STATED TASK -> From the blog text below, reproduce word for word the stretch from "I am so glad" through "filled with blessings.".

TEXT PROVIDED ->

-- start --

Tuesday, December 18, 2018

Christmas: done our way.

I guess it is true when they say "the older you get, the faster the time goes".  I feel like we were just lounging by the pool - and now we are getting ready to spend Christmas week with our families.

I am so glad we have decided to make the season more than just the "obligatory exchange of gifts".  Neither of us 'wants' or 'needs' a thing.  We work everyday to have a happy life, without stress or drama.  We truly enjoy each other's company - and that's a HUGE plus since we are both confirmed home-bodies.  After a couple years, our lives have nicely entwined and we are genuinely content all the time.  THIS is our gift to each other.  

It has been a wonderful year: a vacation, an engagement, a wedding, and the announcement of a new grandchild in 2019.  It will be good to see ALL our kids AND grandkids within a 4 day span - a perfect way to close out a year filled with blessings.  

Merry Christmas.... from us.




Wednesday, December 05, 2018

OCD? Nah, I call it a cute quirk

My prince and I spoke for a long time before we actually met.  One of the questions he asked me was, "Which way does your toilet paper face; over or under?"  I thought it was an odd question, as I had NEVER given this any thought, so I replied, "I have 3 bathrooms: one is over, one is under and one is a literal crap shoot".

Turn the clock ahead a couple years:  All 3 bathrooms in our home have the toilet paper coming over the TOP of the roll.  I was informed, quite a while ago, that this is the CORRECT way.  I laughed this off, once again - and thought to myself, if this is what makes him happy, so be it.  It was a tiny task that would bring him so much joy.

-- end --

LISTED RECORDS ->
-- start --

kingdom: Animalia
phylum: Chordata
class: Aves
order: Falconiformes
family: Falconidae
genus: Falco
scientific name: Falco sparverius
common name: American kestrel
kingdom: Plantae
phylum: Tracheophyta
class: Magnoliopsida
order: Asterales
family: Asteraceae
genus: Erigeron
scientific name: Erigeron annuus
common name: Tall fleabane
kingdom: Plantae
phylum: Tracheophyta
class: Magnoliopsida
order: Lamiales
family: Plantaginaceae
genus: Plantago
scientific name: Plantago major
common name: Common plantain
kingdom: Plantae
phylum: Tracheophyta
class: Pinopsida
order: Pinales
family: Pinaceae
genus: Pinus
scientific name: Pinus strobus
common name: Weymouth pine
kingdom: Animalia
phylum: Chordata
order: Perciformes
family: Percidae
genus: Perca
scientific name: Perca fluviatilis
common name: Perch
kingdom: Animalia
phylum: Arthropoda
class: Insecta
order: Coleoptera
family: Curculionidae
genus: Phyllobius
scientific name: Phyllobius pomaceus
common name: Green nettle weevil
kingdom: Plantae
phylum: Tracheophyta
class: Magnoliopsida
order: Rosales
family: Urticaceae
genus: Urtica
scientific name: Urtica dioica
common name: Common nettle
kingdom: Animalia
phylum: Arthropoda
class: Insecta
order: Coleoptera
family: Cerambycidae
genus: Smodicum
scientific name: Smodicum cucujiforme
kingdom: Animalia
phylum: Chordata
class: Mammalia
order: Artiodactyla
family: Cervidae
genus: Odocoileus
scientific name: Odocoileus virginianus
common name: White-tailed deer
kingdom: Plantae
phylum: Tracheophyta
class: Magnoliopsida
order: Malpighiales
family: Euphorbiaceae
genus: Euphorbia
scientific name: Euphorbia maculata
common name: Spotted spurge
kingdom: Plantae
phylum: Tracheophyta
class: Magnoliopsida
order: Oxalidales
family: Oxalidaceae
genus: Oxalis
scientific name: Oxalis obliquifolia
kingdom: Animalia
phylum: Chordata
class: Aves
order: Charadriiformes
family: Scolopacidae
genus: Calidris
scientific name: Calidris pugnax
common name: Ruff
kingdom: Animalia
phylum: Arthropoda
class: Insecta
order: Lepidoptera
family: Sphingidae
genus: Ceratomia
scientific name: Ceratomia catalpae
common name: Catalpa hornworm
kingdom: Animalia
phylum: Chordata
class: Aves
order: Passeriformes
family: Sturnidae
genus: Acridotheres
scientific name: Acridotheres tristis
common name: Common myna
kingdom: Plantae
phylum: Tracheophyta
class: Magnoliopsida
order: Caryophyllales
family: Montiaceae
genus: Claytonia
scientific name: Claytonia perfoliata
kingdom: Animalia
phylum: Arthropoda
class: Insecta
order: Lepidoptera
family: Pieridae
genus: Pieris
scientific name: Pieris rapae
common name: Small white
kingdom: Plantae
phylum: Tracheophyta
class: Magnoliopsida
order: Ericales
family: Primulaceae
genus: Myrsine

-- end --

SOLVED EXERCISE ->
I am so glad we have decided to make the season more than just the "obligatory exchange of gifts".  Neither of us 'wants' or 'needs' a thing.  We work everyday to have a happy life, without stress or drama.  We truly enjoy each other's company - and that's a HUGE plus since we are both confirmed home-bodies.  After a couple years, our lives have nicely entwined and we are genuinely content all the time.  THIS is our gift to each other.  

It has been a wonderful year: a vacation, an engagement, a wedding, and the announcement of a new grandchild in 2019.  It will be good to see ALL our kids AND grandkids within a 4 day span - a perfect way to close out a year filled with blessings.